Tuesday, May 3, 2011

Dumpster dreaming

It's feeling like spring today, and I'm feeling like renting a dumpster. Maybe it's because the kids are doing my spring cleaning for me this year (they're now on chore #23), but I'm dreaming of disposing of things. Other people fantasize about vacationing in Disneyworld; my ideal holiday would be to send everyone away and toss a third of our belongings.

It's not that I'm an ascetic. And it's not that we have a lot of belongings compared to, say, people who live in 2500 square feet of space. I'd just like to turn down the volume on the stuff component of life. It weighs on me. Unfortunately, I'm in the minority here.

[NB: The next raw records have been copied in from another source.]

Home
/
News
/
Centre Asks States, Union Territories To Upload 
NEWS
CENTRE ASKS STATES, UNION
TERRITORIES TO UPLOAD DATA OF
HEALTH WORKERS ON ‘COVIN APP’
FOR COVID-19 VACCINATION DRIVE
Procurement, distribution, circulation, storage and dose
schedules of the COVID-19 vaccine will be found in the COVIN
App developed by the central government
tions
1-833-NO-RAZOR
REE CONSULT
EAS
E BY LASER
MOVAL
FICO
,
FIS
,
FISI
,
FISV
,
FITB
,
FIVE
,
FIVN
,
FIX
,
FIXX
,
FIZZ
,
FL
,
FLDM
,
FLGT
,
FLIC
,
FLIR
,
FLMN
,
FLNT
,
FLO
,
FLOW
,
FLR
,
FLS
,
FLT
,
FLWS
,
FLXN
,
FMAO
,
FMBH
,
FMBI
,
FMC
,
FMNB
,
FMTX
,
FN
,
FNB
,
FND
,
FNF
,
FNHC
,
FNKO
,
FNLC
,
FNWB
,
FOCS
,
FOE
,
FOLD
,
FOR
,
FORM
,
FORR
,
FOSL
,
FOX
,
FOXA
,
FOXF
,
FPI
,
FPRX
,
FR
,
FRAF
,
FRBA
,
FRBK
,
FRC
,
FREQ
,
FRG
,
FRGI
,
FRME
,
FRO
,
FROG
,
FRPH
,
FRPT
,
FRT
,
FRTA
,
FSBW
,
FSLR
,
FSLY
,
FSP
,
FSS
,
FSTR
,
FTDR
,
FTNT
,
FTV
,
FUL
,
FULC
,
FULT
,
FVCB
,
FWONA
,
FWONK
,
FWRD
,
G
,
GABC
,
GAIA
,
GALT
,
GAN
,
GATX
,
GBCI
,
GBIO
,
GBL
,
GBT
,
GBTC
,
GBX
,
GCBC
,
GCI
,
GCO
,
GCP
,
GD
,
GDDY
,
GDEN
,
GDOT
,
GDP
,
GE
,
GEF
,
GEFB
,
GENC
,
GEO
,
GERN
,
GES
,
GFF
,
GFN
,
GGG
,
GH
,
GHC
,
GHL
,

My kids do play with almost every toy we own. They tend to use many things at once. It's no fun to play with just Playmobil or just Legos or just stuffed animals or just blocks. I suspect their satisfaction rating depends primarily on how much floor space is obscured, or how many outfits can be worn in an hour. And of course the more complex the set-up, the more compelling the argument that it really has to remain intact (to be stepped on at midnight by a sleepy mom, or ruined by ignorant siblings who don't realize that you can't sit in that chair!)

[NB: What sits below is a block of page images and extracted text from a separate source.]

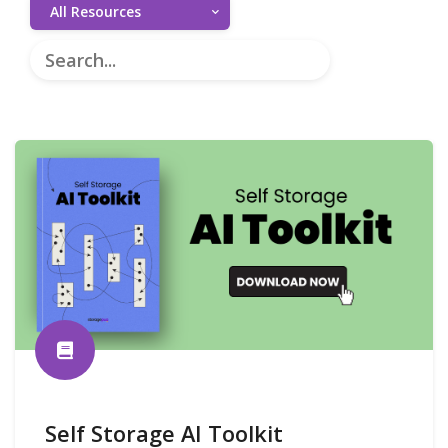
All Resources
Self Storage AI Toolkit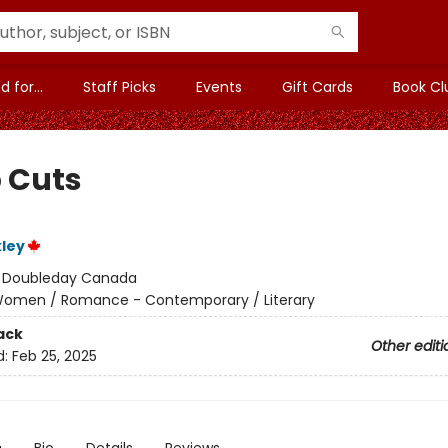
 for...
Staff Picks
Events
Gift Cards
Book Cl
 Cuts
kley
:
Doubleday Canada
omen / Romance - Contemporary / Literary
ack
Other editi
d:
Feb 25, 2025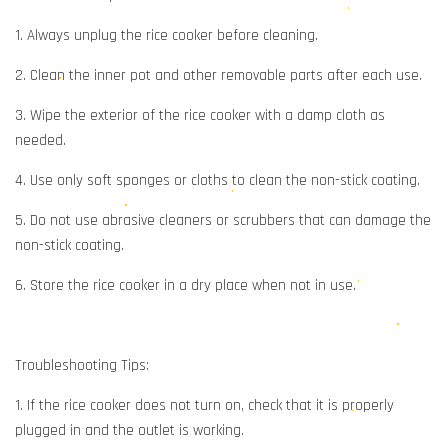
1. Always unplug the rice cooker before cleaning.
2. Clean the inner pot and other removable parts after each use.
3. Wipe the exterior of the rice cooker with a damp cloth as
needed.
4. Use only soft sponges or cloths to clean the non-stick coating.
5. Do not use abrasive cleaners or scrubbers that can damage the
non-stick coating.
6. Store the rice cooker in a dry place when not in use.
Troubleshooting Tips:
1. If the rice cooker does not turn on, check that it is properly
plugged in and the outlet is working.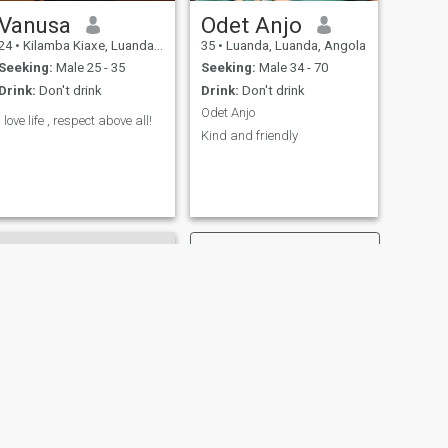
Vanusa
Odet Anjo
24
•
Kilamba Kiaxe, Luanda, Angola
35
•
Luanda, Luanda, Angola
Seeking:
Male 25 - 35
Seeking:
Male 34 - 70
Drink:
Don't drink
Drink:
Don't drink
Odet Anjo
I love life , respect above all!
Kind and friendly
NEXT
Mariela Manuel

The truth is, if all my kids had to play with was a handful of rubber bands and three paper clips, they could find things to do for hours. A bit of clay this week, a few popsicle sticks the next, some paper and scissors... there's a certain creative appeal to minimalism. At least, there is to me. But my kids revel in excess, in choice, in the use of kitchen implements in unusual ways that prevent further use as utensils.

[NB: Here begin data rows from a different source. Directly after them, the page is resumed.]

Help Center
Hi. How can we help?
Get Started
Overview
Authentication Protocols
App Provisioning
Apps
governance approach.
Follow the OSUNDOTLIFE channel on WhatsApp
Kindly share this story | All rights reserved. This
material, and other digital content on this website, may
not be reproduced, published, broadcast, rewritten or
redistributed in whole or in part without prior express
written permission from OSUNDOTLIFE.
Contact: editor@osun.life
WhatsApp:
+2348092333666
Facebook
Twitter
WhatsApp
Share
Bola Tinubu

So I repress the impulse to call Goodwill for a van-size pick-up. I sort through belongings and books and clothes with an eye toward who needs these things more than we do. I surreptitiously give away the few things I think no one will miss. And now that we've finally succeeded in passing on our board books and baby toys, I have a glimmer of hope that some day we'll downsize. And perhaps some night I'll be wistful for those times when, half-asleep, I stepped on a tiny Lego on the way to the bathroom.


Monday, May 2, 2011

A mom's game of 20 (or more) questions

Will Dancer get into the ballet school for which she auditioned?
Why hasn't Eldest emailed me back?
Why so snarly yesterday?
When will I have time to talk to Andrew?
[Reminder to self: check up on Big Guy's high school applications]
How am I going to...?
Can we afford four more weeks of art class?
When's the best time to talk to the kids about...?
[Reminder to self: call your mom on Mother's Day]
Which week do we get paid?
When will Snuggler learn to...?
Should I relent, or stick to my guns on that?
[Reminder to self: Buy paper towels if you want the kids to wash the windows]

Do I fly to Detroit with Dancer to get her to the summer program, or have her go alone and save the money?
Did I send in the proofs for that newsletter?
What time is Snuggler's soccer game on Saturday?
Did I write down the date of...?
[Reminder to self: buy fruit]
What was it I just forgot?
[Reminder to self: recharge phone]
When was the last time I made Little Guy write in his journal?
[Reminder to self: check bank balance]
Should I buy Little Guy the supplies to make that circuit board, or not?
[Reminder to self: make kids pick up before bed]
[Reminder to self: too many carbs in the meals today]
What will I make ahead for dinner when I go visit Eldest? (Will they eat it?)
[Reminder to self: ask the super to snake the tub]
[Reminder to self: buy tiles for bathroom]
Where will Little Guy sleep if Big Guy returns home?
Where are we on kids' toothpaste?

How am I going to...?

And you? What do you ask yourself?

Sunday, May 1, 2011

A thought blew through...

The weather report said it would be 60 and sunny yesterday; at 9am on the soccer field it was 48, cloudy and gusty. As I huddled around my cup of tea and chatted with other parents, my mood rose and fell in inverse proportion to the wind. When the sun came out and the wind died down it was as if I were a different person on a different day. And then more clouds blew in, and the temperature -- and my spirits -- dropped again.

It was kind of amusing to observe how quickly my feelings shifted. I wondered: did cave men and women go through this? Is it an age-related thing? Does it matter which part of the country you come from? Are some people more susceptible than others to the weather?